Anche i denti mancanti possono favorire la parodontite?
L’edentulia è uno dei cofattori della comparsa della parodontite. La bocca funziona con 28 elementi ed il presupposto per la stabilità a lungo termine dei risultati ottenuti con la terapia fotodinamica è la presenza di tutti i denti delle due arcate correttamente funzionanti.
La dieta ha un ruolo importante?
Eccome. La disbiosi, ma anche il nostro patrimonio genetico (un difetto nel DNA può farci malassorbire i nutrienti), possono portare a carenze importanti per la salute della bocca e quella generale. Nei pazienti troviamo soprattutto carenze di vitamina D, del gruppo B e in particolare di acido folico. E poi oligolementi come lo zinco e il rame, o il coenzima Q10. In questi casi occorre fare un piano di integrazione personalizzato, perché i quantitativi di queste sostanze contenuti nel cibo possono non bastare. Questi elementi infatti costituiscono un ombrello protettivo contro la parodontite, ma vanno somministrati in base ai risultati dei test genetici che si affiancano sempre ad approfonditi esami ematochimici.
Ci sono altre cause della parodontite?
Uno squilibrio nell’asse psiconeuro- endocrino-immunologico, detto PNEI, cioè di quel sistema fatto dell’interazione fra mente, sistema nervoso, endocrino e immunitario, un “super-organo” che va valutato e curato sempre nel suo insieme. Due esempi: gli ormoni nelle donne e lo stress in entrambi i sessi. La menopausa, la gravidanza e l’allattamento, con la perdita dello scudo degli estrogeni e l’impoverimento di nutrienti, rappresentano momenti critici nella vita della donna in cui può esplodere la parodontite.

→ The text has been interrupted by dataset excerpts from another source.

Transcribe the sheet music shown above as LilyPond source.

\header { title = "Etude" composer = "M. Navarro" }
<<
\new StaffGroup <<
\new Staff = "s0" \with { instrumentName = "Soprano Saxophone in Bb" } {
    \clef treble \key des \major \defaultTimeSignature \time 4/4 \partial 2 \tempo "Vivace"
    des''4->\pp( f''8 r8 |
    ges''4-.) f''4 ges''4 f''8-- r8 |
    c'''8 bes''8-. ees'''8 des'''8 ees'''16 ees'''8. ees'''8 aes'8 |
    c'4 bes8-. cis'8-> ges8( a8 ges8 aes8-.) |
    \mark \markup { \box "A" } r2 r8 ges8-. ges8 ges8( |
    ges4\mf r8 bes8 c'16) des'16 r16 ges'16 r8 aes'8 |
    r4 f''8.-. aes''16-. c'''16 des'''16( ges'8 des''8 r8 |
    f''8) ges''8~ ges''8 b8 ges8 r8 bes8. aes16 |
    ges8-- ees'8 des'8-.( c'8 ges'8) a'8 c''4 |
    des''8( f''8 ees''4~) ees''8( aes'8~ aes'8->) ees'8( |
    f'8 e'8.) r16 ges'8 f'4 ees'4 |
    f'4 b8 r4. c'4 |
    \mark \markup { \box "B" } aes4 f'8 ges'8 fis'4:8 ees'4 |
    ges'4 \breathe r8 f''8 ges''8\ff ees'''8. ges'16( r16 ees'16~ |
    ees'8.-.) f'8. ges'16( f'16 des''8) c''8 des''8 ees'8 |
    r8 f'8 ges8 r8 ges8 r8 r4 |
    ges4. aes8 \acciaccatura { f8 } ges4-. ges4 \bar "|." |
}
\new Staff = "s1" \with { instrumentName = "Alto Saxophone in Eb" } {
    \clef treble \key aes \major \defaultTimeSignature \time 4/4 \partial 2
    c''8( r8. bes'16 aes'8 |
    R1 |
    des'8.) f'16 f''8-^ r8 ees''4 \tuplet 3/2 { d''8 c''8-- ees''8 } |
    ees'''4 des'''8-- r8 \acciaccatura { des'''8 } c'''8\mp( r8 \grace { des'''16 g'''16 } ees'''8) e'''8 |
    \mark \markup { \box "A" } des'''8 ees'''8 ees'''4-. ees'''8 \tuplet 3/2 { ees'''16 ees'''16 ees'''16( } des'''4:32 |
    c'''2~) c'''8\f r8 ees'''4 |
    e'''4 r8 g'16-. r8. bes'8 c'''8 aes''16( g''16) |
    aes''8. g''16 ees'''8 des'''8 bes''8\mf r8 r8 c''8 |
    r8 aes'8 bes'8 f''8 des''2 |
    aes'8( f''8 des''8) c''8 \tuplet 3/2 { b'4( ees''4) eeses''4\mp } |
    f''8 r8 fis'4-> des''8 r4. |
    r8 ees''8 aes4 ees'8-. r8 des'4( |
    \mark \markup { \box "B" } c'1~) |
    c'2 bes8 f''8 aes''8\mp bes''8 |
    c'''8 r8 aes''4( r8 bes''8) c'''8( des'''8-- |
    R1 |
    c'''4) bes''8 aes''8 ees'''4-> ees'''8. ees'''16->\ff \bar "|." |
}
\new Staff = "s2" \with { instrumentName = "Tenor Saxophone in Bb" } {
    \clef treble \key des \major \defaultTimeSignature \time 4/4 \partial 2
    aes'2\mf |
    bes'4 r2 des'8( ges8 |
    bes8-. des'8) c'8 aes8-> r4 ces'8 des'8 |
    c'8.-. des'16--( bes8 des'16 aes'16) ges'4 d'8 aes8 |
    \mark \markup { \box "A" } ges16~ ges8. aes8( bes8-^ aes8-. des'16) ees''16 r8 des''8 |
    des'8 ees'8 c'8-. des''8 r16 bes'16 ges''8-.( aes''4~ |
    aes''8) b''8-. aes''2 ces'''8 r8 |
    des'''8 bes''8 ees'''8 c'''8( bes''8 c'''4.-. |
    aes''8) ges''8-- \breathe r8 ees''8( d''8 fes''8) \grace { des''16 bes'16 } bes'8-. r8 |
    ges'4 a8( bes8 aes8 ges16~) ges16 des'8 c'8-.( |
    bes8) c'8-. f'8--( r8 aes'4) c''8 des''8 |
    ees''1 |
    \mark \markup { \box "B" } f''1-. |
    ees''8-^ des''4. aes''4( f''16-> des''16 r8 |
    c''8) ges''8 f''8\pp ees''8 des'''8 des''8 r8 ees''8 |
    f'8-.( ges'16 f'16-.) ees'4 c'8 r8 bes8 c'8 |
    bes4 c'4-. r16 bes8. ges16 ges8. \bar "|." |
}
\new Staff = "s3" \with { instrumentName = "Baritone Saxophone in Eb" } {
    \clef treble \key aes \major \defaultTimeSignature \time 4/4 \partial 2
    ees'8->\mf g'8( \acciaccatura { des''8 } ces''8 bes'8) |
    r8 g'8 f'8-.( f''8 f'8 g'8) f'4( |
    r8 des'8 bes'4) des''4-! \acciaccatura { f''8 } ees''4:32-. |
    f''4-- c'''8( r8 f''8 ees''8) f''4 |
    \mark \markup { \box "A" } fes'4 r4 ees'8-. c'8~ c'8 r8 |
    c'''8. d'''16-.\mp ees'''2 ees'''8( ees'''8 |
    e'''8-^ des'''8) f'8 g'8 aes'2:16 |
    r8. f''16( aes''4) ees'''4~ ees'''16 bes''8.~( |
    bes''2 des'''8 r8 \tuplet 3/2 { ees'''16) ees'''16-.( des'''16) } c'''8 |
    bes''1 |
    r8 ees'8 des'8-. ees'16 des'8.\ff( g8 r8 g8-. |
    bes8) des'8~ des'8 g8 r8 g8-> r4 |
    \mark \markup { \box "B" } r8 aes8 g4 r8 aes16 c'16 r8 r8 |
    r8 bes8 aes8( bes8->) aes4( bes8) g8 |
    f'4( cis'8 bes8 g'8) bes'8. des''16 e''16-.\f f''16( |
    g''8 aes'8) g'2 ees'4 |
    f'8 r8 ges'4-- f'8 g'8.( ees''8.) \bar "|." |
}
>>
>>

Per questi motivi prevediamo negli esami del sangue anche la valutazione del cortisolo (ormone dello stress), dell’insulinemia e dei più importanti nutrienti idrosolubili e liposolubili (vitamina D e vitamine del gruppo B).
C’è una parodontite incurabile?
I denti che hanno una mobilità di terzo grado, in orizzontale e verticale, vanno rimossi, ma per fortuna possono essere sostituiti con mpianti in titanio. E se non c’è l’osso lo possiamo ripristinare con la rigenerazione.
La parodontite si sconfigge in tre mosse
Ecco il protocollo messo a punto dal dottor Martelli per sconfiggere la malattia più grave della bocca.
1. Dopo gli esami e il test genetico si esegue una pulizia meccanica profonda con l’ausilio del microscopio operatorio. La placca è un consorzio di batteri, che costituisce un biofilm che ricopre il dente e sul quale si deposita del calcio (per carenza nutrizionale o problema ormonale) formando il tartaro, che va rimosso dalle radici.
2. Con il laser a Neodimio si decontaminano le strutture più profonde del parodonto senza danneggiare le cellule, l’osso e la gengiva. La terapia fotodinamica irriga la tasca parodontale grazie anche a un disinfettante a base di iodio che cattura la radiazione, rendendola più efficace e, grazie all’azione biostimolante del fascio di luce del laser, stimola le cellule staminali per ricrescita ossea.
3. Si ripete il tampone molecolare e, se negativo, si procede, se necessario, alla rigenerazione ossea e poi all’implantologia.